All of us also knows what happened during the 1929 to 1932 Great Depression. This alone prepres us mentally for the tasks ahead.
Unlike 1929 to 1932; it is not so far fetch that any further sell-offs for the stock markets in the near future have already been priced-in and well expected by most market participants and thus they will be able to act rationally rather than go into panic mode if and when the next major sell-off happens again.
This prolonged preparedness by many investors to catch the next sell-off, in itself, can prevent the market from going lower than the last low of March 2009.
Likewise, the recovery from this "Mini-Depression" is going to be fast and furious if we can avoid a wholesale corporate bankcrupcies equal to or greater than that of the Great Depression.
You can't get up fast when you get hurt and got crippled during the fall.
However, when you have already anticipated the fall and have already prepared yourself for the fall - you don't get hurt so badly and thus be able to rise and run again relatively quickly.
I intentionally took the round-around repetitive process in order to be able to drive the points home.
Since he was woefully wrong the first time I'd surely avoid taking his current book as the only source of information this time around.
I'm not saying we will go up in a straight line from here or anything like that. My feeling is that we are going to be in a secular bear market for the next decade and anyone looking to make money had better be damn nimble.
Who are you kidding? Pick your heads up from out of the holes!
There's a 50% chance the DOW will crash this year!

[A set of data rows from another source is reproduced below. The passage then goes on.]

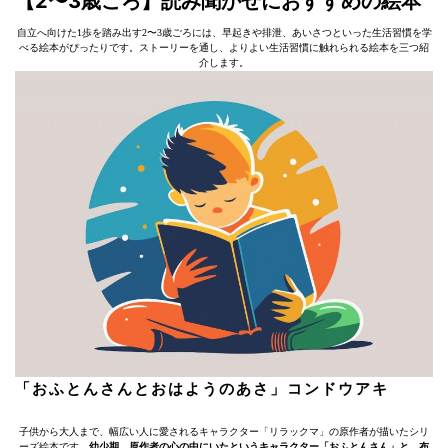
【2〜3歳ごろ】読み聞かせにおすすめの絵本
自立へ向けた1歩を踏み出す2〜3歳ごろには、早起きや排泄、あいさつといった生活習慣を学
べる絵本がぴったりです。ストーリーを通し、よりよい生活習慣に触れられる絵本を三つ紹
介します。
「おふとんさんとおはようのあさ」コンドウアキ
子供から大人まで、幅広い人に愛されるキャラクター「リラックマ」の原作者が描いたシリ
ーズ絵本です。
幼少期、原作者の心の中にいたというキャラクター「おふとんさん」と、布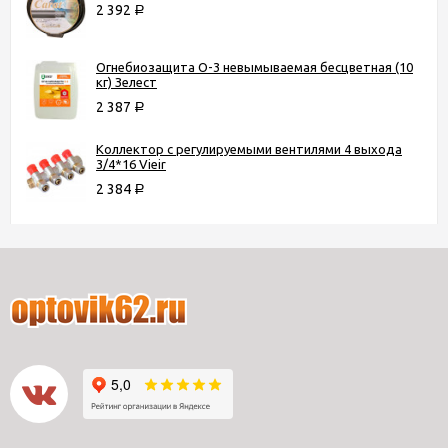
2 392
Р
Огнебиозащита О-3 невымываемая бесцветная (10
кг) Зелест
2 387
Р
Коллектор с регулируемыми вентилями 4 выхода
3/4*16 Vieir
2 384
Р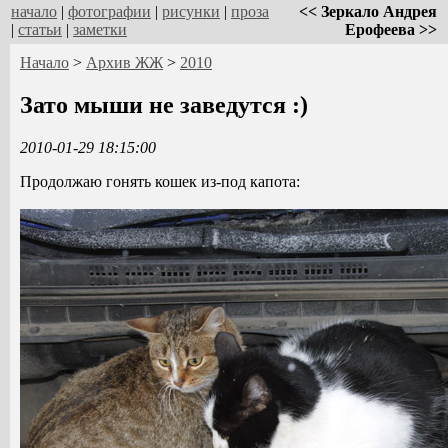
начало
|
фотографии
|
рисунки
|
проза
<< Зеркало Андрея
|
статьи
|
заметки
Ерофеева >>
Начало
>
Архив ЖЖ
>
2010
Зато мыши не заведутся :)
2010-01-29 18:15:00
Продолжаю гонять кошек из-под капота: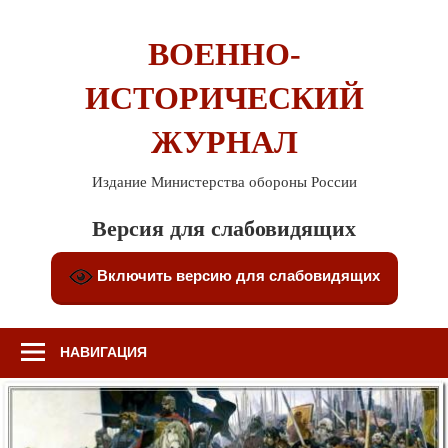
Перейти
к
ВОЕННО-
содержимому
ИСТОРИЧЕСКИЙ
ЖУРНАЛ
Издание Министерства обороны России
Версия для слабовидящих
Включить версию для слабовидящих
НАВИГАЦИЯ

There's a 25% chance the Government, ,yes the US Gov't, will collapse in the next 12 months.
Listen to the news and read the papers. Cities and states are going to start falling like dominos soon. And shortly after that, well you guess.
On Apr 05 10:58 AM antiquary wrote:
> "As Harry Dent...pointed out"?
>
> One cannot "point out" an opinion. Pointing out something is reserved
> for facts, and facts only. Fifty years ago it may be possible to
> say that Mr. Dent pointed out these things, assuming they come true,
> but certainly not today. You have two strikes against you in my
> mind when you can't use language correctly.
>
> Mr. Dent's conclusion is suspect, as well, and smacks of the Rush
> Limbaugh effect-- of taking extreme positions for the sake of getting
> attention. (The fact that his books have sold many copies says very
> little in his favor; should we give Danielle Steele the Pulitzer
> prize for literature on that basis?) This kind of book comes out
> every so often, and tends to smack of the predictions of the arrival
> of the Rapture in A.D. 1000, A.D. 2000 and in many other years.
> "Surviving the Great Depression of 1990", anyone? The fact that
> Mr. Dent's previous books have come out more or less as these things
> were occurring, not several years before like Daniel Arnold's "The
> Great Bust Ahead" (2002), makes Dent rather like someone offering
> to sell you the winning lottery ticket number the day after it has
> been drawn.
>
> The truth is, even if someone's worldview successfully encompasses
> the astounding complexity of the economy, it is an example of the
> best use of the metaphor inherent in the Heisenberg Uncertainty Principle.
> The position of electrons cannot be discovered by shining light at
> them because the photons affect the electrons and skew the results.
> Similarly, the market can't be well predicted in an era of keyword-triggered
> automatic trading because commentary itself skews what it is describing.
>
>
> For myself, I plan to ignore the rending of garments and gnashing
> of teeth, and simply get on with the business of life.
On Apr 05 04:29 PM PROXIMO wrote:
> I will be absolutely astonished if the Dow isn't down at LEAST 50%
> from today's levels in this calendar year. Ditto the other averages.
> Also, please don't mistake me for some Elliott Wave or Dow Theory
> dupe, as I'm not too big on astrology or voodoo.